> Excerpt provided:
^^^^^^^^^^^^^^^^
The bright spots - or perhaps we should say the black spots - are present, but far too few.  Chicago's Rep. Danny Davis is conducting a day-long session, three "braintrust" segments on re-entry for ex-offenders.  Detroit's John Conyers has a single health care session (but again, nothing on impeachment), John Lewis has one on nonviolence and Maxine Waters has one on the Judiciary.  And it should be said that not all donors to the CBC Institute and the CBC Foundation are corporate villains.  The ACLU is a donor, as are the Centers for Constitutional Rights and several labor unions.

The honchos running the Congressional Black Caucus Foundation may not know know or care how to roll back the nation's policies of racially selective mass incarceration, or other issues that matter to millions of ordinary black families who will not be at CBC Week, or to many of those who will attend.  What they do care about, and what they know very well indeed, is how to market the occasion.  The following table from the CBC website lauding the many corporate "branding opportunities" available at CBC Week is indicative of what's driving the bus at the CBC Foundation these days.

BRANDING OPPORTUNITY

QUANTITY

  $250,000

Annual Awards Dinner Co-Host

Two title sponsors

  $150,000

CBC Spouses Evening Fashion Show

One title sponsor

  $100,000

CBC Spouses Benefit Concert

Exclusive title sponsor

  $100,000

CBC Spouses Celebration of Leadership

Exclusive Title sponsor

  $75,000 each

After Dinner Gala

Two title sponsor

  $50,000 each

National Town Hall Meeting

Two title sponsors

  $50,000

Official Conference Portfolio

One title sponsor

  $50,000

The Black Party

One title sponsor

  $50,000 each

ALC Webcast (co-sponsors)

Two co-sponsors

  $50,000

Welcome Ceremony

Two title sponsors

  $45,000

Pre-Dinner VIP Reception

One title sponsor

  $40,000

Awards Dinner Video

One title sponsor

  $40,000

Community Breakfast

One title sponsor

  $40,000

CyberCafe

Exclusive sponsor

  $40,000

Gospel Extravaganza

One Title sponsor

  $40,000

Corporate Lounge & Exhibitor Reception

One title sponsors

  $35,000

CBC Spouses Fashion Show Program Journal

One title sponsor

  $35,000 each

Emerging Leaders Empowerment Series

Four co-sponsors

  $30,000

ALC Souvenir Journal

One title sponsors

  $30,000

CBC Spouses Issue Forum

One title sponsor

  $25,000 each

Audio/Visual for Issue Forums & Braintrusts

Four title sponsors

  $25,000

Annual Awards Dinner Program Booklet

One title sponsors

  $25,000

Jazz Concert

One title sponsors

  $20,000 each

CPAR Future Focus Series

Four title sponsors

  $10,000 each

Jazz Concert

Two co-sponsors

  Call for details

Attendee Email Blasts

 

  Call for details

Door Drops

 

  Call for details

Shuttle Wraps

 

  Call for details

Shuttle Headrests

 

 
EXHIBIT SHOWCASE SPONSORS:

  $10,000 each

Authors’ Pavilion

Two title sponsors

  $15,000 each

Health Pavilion Showcase Sponsors:  

Two title sponsors

  $20,000

Performance Pavilion

One title sponsor

  $7,500

Hotel Key Card

One per hotel (3 hotels)

 
"Back when members of the Congressional Black Caucus used to be more tightly tied to their constituents the caucus justifiably referred to itself as the 'conscience of the congress'."
^^^^^^^^^^^^^^^^
> Work required: Write what comes next in the article above on the Congressional Black Caucus and its corporate sponsors, starting right after its final sentence.

> Given data:
^^^^^^^^^^^^^^^^
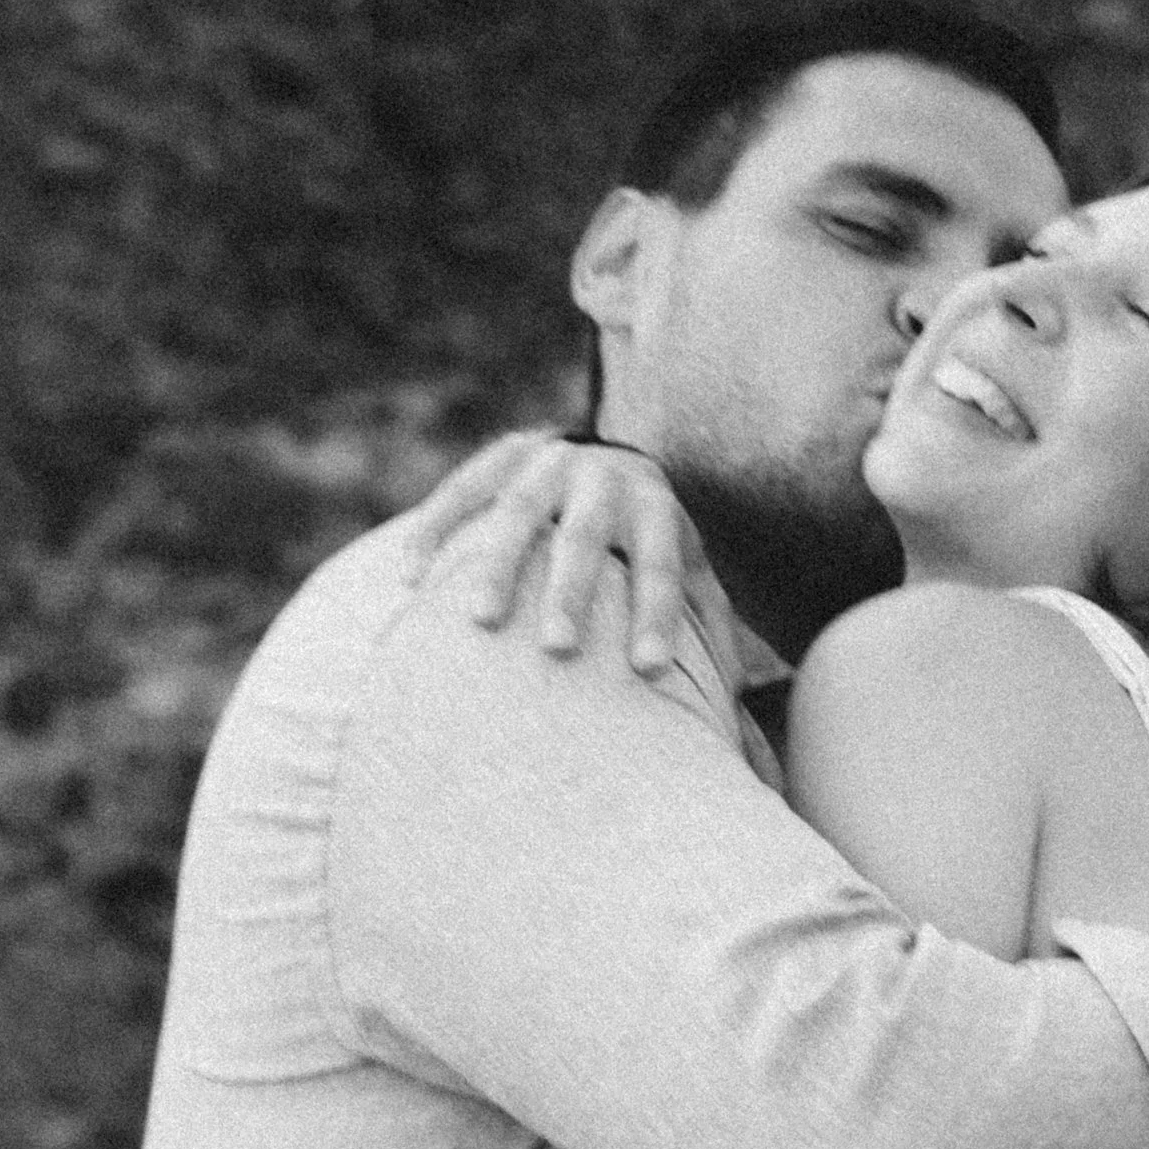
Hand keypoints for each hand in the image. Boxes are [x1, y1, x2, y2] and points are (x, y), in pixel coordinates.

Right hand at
^^^^^^^^^^^^^^^^
> Task result:
 
For what it's worth, the CBC Institute and the CBC Foundation also sponsor scholarships, fellowships and internships for young black public policy professionals.  One of them is a Wal-Mart branding opportunity.  Bringing up young black public policy professionals is, all other things being equal, a good thing.  But all other things are not equal.  The question ought to be asked:  If a young economist knows that Wal-Mart pays for his education and internship, does that make him more or less likely to stand for the interest of low-wage black workers and their communities, or more likely to consume and dispense the corporate kool-aid?  If Lockheed or Viacom or the Corrections Corporation of America do the same for others under the flag of the Congressional Black Caucus, who will own these new black policymakers?  Us?  Or them?  And who's using who?  Is the Congressional Black Caucus using these donations to do good in the hood?  Or are they a Trojan horse?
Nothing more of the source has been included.